My favorite thing to read is a collection of short stories. I love cuddling with one any day, but more so when I’m traveling. It’s the perfect kind of book to take with me on a trip: Flip a few pages while waiting to board; a few more on the plane after perusing the in-flight magazine; savor the last few pages of a story while beach bumming.
This year, I think I’ve already gone through at least four collections. The most recent one is Granta issue 127, a special issue on Japan and by Japanese writers. I must admit I’ve never heard of Granta, “The Magazine of New Writing,” until a couple of weeks ago while helping a colleague man our booth at an anime convention (which coincides with the Book Fair…we’re there mainly to promote membership to our library).
I immediately burrowed my nose into the first story, Sayaka Murata’s “A Clean Marriage,” and got hooked. It would turn out to be the most remarkable story in that collection, at least for me.
It tells of a fictional story about Mizuki and Nobuhiro who are mutually blissful in a “completely sexless and sex-free marriage.” They had met through a match-making site and knew from the get go that they are both “abnormal” beings who wanted sex out of the marriage equation but not completely out of their lives. [“We were free to enjoy sex elsewhere. We were like an adolescent brother and sister, having secret sex partners while behaving like we didn’t understand the meaning of the word.”]
Mizuki was 33 when the platonic couple broached the idea of a technology-aided fertilization. Because aside from consenting to a celibate marriage setup, they have been mutually wanting a child of their own, so they gave Clean Breeder a chance, and it was the most awkward procedure. Ha ha.
I liked the writer’s insightful yet nondramatic take on the delicate, interrelated issues of love-sex-marriage-commitment-babies. Plus, the dry humor injected here and there was a treat.

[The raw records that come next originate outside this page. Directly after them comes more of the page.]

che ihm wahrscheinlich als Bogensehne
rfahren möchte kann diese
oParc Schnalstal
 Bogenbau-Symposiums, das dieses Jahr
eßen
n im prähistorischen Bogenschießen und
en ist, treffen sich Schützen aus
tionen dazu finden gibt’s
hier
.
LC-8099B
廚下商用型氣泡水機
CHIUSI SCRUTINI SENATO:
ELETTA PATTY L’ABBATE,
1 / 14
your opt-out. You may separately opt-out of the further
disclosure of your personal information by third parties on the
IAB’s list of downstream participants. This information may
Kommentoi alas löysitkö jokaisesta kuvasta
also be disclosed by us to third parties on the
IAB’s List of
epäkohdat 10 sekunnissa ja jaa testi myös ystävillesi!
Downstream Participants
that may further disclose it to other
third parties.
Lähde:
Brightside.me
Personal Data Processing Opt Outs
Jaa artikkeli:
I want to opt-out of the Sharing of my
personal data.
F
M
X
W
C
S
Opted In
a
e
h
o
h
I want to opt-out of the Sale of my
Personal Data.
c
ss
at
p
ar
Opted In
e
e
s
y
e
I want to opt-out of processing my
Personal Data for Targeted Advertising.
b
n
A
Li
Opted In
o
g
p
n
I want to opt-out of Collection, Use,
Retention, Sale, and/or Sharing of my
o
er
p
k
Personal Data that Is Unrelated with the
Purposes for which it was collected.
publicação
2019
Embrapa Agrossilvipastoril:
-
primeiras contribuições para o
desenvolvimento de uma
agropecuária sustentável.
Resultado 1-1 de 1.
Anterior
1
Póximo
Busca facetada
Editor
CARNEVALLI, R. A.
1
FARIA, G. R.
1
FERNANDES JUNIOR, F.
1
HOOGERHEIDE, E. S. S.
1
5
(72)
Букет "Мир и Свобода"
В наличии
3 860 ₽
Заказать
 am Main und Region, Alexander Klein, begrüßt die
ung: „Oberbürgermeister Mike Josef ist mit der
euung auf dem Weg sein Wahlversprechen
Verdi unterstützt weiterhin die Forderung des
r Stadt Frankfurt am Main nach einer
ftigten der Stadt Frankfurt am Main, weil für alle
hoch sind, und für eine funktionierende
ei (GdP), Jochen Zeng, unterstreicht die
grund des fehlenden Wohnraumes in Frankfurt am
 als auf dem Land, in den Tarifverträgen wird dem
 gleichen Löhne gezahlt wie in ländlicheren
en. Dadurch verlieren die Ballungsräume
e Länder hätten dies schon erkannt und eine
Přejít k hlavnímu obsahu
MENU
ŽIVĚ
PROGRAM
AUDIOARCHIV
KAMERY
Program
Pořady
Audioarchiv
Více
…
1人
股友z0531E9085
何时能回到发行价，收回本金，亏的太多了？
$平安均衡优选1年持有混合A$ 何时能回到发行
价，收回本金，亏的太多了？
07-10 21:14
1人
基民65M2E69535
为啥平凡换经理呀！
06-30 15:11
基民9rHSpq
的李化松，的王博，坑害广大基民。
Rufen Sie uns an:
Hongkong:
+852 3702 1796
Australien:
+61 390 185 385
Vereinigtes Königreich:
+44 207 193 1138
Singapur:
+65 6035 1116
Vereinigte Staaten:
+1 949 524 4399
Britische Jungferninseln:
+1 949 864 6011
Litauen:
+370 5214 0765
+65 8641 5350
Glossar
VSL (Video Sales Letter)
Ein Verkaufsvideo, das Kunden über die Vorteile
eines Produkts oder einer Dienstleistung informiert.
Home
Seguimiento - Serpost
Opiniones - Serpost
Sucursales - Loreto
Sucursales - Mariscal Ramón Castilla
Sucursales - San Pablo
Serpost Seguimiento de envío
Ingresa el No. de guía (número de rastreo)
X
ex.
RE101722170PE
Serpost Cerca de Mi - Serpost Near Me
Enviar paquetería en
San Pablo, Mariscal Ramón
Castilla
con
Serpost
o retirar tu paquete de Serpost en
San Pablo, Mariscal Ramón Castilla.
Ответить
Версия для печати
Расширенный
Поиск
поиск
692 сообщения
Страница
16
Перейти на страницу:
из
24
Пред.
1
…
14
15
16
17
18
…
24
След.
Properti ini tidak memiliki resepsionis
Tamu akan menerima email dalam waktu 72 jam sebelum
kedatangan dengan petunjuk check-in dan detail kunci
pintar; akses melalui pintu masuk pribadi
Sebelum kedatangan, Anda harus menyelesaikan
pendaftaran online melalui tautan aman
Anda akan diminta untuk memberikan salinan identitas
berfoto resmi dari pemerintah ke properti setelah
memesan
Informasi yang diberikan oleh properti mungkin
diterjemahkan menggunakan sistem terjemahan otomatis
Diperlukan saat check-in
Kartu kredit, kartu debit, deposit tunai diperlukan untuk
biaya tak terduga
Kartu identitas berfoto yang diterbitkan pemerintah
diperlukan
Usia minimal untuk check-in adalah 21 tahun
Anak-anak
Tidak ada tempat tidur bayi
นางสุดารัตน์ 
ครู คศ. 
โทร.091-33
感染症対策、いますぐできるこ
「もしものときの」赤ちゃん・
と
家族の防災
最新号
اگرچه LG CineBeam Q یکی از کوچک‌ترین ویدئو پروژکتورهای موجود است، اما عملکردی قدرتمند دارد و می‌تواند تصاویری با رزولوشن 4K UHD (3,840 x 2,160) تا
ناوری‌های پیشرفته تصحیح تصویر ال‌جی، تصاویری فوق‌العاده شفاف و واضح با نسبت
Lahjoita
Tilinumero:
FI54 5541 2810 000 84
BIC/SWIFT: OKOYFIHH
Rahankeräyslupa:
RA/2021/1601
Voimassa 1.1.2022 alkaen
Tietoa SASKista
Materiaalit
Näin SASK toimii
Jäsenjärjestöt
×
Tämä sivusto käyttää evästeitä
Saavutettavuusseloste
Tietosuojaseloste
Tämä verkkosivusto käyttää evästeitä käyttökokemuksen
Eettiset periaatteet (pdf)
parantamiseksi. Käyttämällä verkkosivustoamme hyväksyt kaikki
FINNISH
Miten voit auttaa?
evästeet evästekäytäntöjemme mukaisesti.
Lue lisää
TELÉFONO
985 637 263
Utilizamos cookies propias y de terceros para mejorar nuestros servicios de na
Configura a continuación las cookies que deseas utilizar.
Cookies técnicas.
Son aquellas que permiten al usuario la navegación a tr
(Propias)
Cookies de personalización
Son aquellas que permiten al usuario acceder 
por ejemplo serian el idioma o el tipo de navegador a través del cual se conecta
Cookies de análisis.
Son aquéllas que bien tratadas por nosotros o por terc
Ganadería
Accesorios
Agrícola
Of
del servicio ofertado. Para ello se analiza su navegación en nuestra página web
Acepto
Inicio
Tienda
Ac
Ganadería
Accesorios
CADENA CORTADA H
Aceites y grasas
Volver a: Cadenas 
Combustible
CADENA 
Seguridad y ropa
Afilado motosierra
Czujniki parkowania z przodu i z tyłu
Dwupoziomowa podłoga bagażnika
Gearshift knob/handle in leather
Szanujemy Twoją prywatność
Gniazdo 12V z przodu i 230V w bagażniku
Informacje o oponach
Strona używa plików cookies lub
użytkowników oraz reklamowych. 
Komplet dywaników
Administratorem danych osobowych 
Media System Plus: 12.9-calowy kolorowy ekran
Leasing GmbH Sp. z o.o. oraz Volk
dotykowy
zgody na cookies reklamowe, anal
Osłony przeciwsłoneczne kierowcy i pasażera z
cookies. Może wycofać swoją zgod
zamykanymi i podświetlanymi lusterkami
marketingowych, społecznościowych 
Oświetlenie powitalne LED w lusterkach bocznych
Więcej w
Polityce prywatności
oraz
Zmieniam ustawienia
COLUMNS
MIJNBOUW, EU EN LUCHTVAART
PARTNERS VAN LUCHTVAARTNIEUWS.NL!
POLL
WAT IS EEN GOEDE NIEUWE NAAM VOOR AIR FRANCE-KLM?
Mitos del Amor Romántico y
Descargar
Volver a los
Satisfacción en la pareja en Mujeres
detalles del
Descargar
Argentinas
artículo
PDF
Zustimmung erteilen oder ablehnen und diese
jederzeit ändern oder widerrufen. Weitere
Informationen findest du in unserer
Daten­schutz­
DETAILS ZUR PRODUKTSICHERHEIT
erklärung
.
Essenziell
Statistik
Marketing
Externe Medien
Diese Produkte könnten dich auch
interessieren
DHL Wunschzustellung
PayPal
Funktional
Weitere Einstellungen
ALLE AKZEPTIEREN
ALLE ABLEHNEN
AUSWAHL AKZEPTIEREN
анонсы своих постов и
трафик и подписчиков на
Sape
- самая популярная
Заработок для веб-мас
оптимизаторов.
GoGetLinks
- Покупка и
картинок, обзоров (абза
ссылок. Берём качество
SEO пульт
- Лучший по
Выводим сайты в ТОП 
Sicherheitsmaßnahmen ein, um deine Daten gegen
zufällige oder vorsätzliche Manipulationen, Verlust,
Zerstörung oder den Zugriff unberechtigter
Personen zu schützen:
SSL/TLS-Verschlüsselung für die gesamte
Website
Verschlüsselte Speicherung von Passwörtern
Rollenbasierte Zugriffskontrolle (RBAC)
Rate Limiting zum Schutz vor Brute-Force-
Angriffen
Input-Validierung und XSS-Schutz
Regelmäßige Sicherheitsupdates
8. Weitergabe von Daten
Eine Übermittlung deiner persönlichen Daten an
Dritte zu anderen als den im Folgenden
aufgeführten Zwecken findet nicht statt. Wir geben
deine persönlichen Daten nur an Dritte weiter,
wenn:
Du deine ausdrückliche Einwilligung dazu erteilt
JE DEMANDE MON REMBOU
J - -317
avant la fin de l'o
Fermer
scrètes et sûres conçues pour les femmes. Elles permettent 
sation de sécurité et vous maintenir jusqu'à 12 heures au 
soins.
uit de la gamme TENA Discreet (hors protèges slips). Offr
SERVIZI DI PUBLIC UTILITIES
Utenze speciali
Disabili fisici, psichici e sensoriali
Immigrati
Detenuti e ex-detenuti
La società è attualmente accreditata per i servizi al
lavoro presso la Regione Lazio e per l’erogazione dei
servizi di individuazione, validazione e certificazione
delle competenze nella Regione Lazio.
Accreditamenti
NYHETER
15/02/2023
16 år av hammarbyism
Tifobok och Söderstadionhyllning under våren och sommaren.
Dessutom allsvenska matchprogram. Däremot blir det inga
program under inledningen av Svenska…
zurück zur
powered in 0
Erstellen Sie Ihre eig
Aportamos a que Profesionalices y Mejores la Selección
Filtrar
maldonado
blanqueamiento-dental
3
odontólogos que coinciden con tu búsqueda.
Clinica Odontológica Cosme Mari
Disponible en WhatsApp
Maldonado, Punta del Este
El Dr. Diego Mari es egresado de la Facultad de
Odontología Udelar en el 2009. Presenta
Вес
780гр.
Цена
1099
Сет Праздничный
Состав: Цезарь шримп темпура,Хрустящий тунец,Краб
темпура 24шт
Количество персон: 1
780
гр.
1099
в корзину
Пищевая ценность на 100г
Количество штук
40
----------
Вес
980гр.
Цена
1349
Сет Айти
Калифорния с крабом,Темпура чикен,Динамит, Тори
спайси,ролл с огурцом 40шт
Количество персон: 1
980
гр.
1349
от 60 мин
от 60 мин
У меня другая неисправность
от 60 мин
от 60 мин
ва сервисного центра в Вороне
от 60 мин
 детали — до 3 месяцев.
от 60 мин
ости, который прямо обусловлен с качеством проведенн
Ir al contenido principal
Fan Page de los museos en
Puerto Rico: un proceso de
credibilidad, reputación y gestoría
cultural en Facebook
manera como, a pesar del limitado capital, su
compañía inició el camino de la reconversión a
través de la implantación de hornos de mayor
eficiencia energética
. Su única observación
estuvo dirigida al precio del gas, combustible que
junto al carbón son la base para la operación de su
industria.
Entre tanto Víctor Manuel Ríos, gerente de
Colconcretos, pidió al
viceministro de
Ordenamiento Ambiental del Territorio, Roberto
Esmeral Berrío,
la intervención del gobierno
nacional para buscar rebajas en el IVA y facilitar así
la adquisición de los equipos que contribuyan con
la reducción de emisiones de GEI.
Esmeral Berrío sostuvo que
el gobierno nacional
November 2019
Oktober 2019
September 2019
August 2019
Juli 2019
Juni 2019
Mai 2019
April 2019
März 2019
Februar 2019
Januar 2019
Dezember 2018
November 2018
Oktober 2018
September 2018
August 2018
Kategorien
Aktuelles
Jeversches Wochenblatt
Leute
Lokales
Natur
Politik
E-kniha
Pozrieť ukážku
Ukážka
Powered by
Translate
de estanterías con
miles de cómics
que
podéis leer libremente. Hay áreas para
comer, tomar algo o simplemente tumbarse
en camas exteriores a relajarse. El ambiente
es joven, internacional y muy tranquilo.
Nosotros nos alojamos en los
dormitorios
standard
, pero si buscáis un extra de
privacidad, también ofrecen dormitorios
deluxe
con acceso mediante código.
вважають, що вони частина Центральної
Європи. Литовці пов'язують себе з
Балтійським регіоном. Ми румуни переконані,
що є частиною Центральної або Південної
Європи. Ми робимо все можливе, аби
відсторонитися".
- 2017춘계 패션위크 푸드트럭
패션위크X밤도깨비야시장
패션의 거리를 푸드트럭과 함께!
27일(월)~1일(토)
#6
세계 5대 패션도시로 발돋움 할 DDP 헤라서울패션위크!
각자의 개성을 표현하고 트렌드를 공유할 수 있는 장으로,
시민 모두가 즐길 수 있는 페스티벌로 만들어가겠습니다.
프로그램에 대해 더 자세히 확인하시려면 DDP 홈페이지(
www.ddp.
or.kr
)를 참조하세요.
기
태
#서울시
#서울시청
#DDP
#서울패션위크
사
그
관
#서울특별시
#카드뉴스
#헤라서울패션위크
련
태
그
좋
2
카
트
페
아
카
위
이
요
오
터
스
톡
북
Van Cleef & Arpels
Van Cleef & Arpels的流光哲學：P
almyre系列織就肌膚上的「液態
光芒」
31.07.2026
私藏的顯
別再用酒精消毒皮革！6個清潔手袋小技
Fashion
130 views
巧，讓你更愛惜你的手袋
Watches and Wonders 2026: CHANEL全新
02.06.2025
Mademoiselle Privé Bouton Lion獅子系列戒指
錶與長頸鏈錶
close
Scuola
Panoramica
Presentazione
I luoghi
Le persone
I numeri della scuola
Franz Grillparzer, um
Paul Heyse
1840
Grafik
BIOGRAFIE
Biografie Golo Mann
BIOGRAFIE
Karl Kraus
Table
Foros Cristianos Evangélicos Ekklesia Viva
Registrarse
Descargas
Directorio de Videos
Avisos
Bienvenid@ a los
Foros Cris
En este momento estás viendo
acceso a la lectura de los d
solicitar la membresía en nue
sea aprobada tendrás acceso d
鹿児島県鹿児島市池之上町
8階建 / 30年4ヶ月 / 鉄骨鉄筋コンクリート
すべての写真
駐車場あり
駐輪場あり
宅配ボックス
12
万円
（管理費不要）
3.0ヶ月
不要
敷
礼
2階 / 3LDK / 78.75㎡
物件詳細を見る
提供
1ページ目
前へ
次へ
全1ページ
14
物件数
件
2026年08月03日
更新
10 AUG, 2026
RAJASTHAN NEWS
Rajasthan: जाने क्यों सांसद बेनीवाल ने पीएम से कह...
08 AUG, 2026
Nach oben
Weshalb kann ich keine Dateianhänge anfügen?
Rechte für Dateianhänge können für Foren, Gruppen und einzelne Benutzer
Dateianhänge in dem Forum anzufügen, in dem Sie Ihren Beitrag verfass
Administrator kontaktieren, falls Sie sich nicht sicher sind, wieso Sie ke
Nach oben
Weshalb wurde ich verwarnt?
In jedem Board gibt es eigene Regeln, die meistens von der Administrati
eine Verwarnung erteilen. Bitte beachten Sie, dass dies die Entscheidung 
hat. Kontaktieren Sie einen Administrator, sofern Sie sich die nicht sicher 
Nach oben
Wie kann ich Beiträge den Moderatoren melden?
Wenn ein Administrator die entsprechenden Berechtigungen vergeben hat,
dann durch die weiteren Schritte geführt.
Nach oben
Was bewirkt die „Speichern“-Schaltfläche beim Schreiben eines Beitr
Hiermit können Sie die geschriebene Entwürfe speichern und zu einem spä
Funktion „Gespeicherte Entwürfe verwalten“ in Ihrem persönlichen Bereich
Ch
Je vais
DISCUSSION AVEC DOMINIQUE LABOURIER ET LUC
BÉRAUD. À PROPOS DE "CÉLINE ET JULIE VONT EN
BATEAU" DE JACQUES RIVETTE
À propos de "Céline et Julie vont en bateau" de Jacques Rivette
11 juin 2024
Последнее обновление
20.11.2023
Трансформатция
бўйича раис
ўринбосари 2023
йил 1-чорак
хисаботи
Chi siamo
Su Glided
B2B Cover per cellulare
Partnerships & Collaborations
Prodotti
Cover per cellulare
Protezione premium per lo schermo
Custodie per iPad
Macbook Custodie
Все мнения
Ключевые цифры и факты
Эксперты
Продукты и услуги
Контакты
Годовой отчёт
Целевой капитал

The more unconcerned I sounded, the angrier she became.
Mystery Woman: “You don’t have sex together, right? What kind of a woman are you? I always satisfy him, and we love each other.”
Mizuki: “Of course you do–you’re his lover, after all. We’re family, so we don’t have sex. Look, my lunch break is over, I can’t talk.”
Mystery Woman: “It’s because you can’t give him the type of sex he wants…”
Mizuki: “That’s right. That’s why we’re family.”
There were two or three other stories in that collection that stood out. Now I’m finishing a book on Japanese tattoos (halted in favor of Granta), and after that I may move on to another Mishima or another short story collection–Life is predictable like that. I go through cycles of novel-nonfiction-short stories. But hey, having a pattern ain’t bad.